>> Begin Items

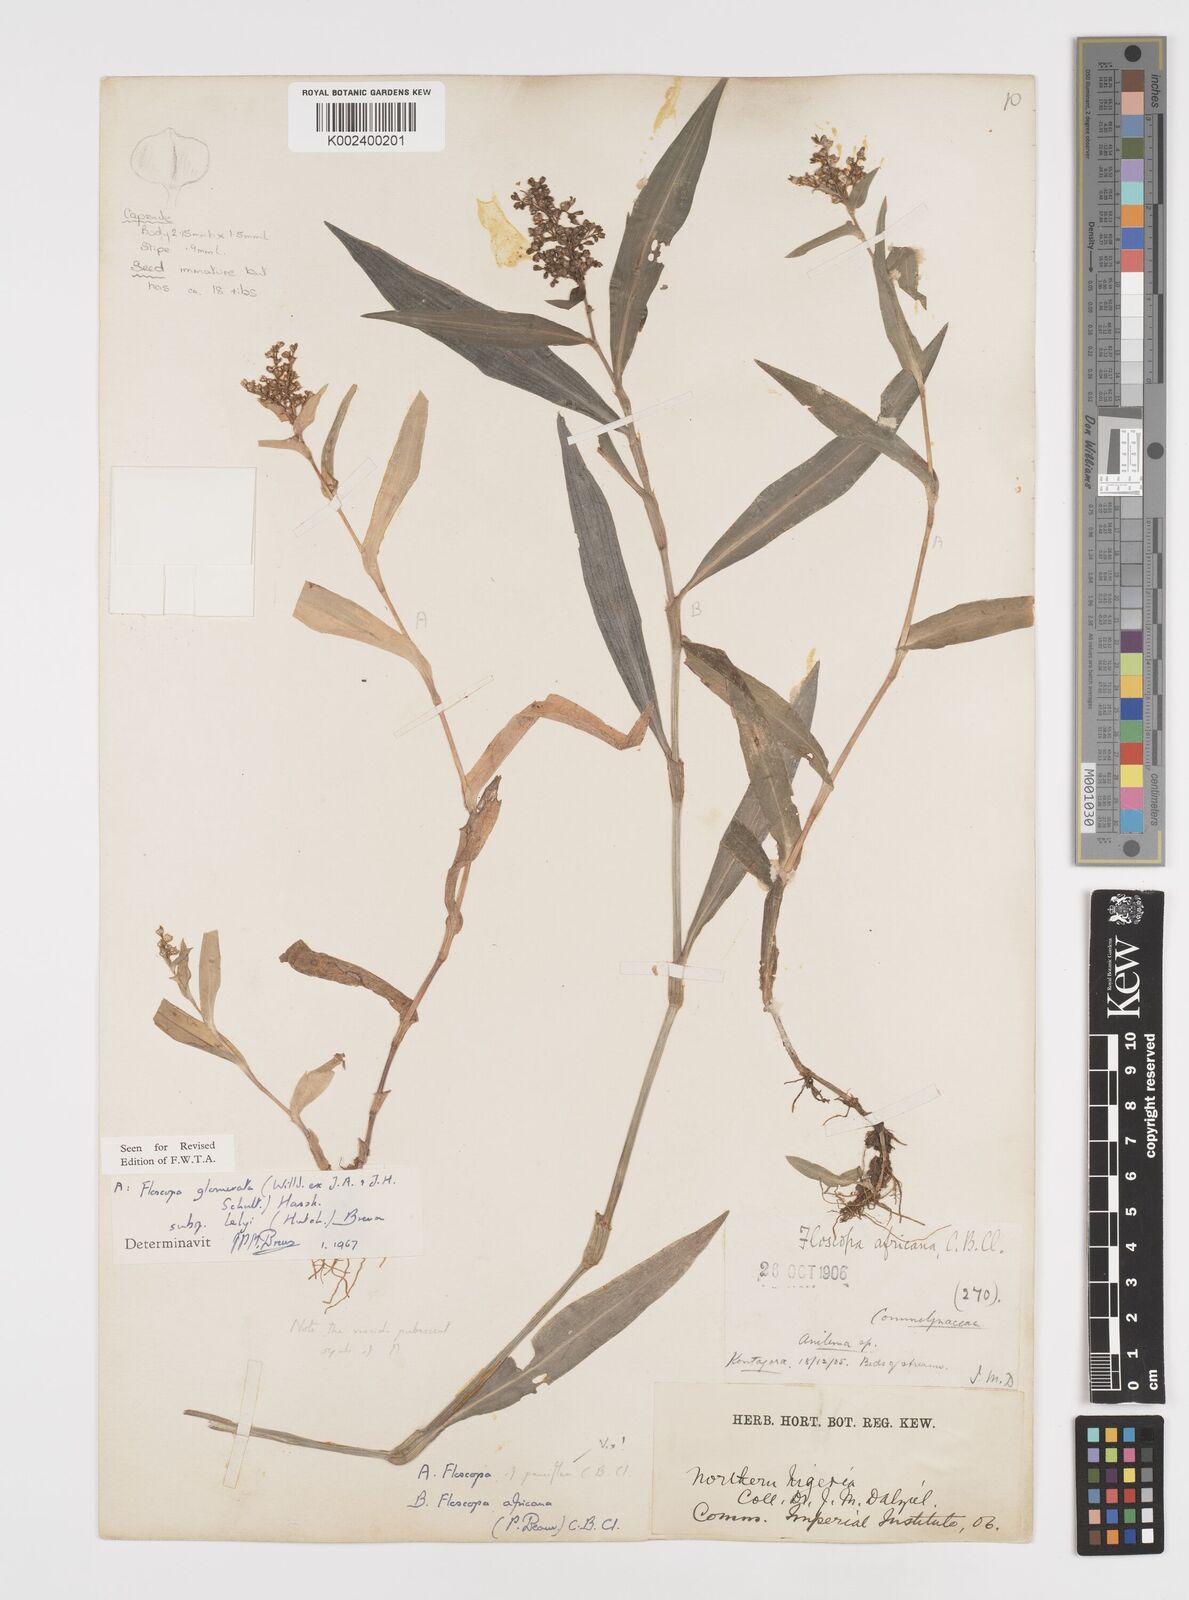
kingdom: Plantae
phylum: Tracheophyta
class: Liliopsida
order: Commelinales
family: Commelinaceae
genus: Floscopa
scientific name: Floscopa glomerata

>> End Items

## Given problem:
Reproduce each line of the data above verbatim, without the picture.

## Answer to the exercise:
kingdom: Plantae
phylum: Tracheophyta
class: Liliopsida
order: Commelinales
family: Commelinaceae
genus: Floscopa
scientific name: Floscopa glomerata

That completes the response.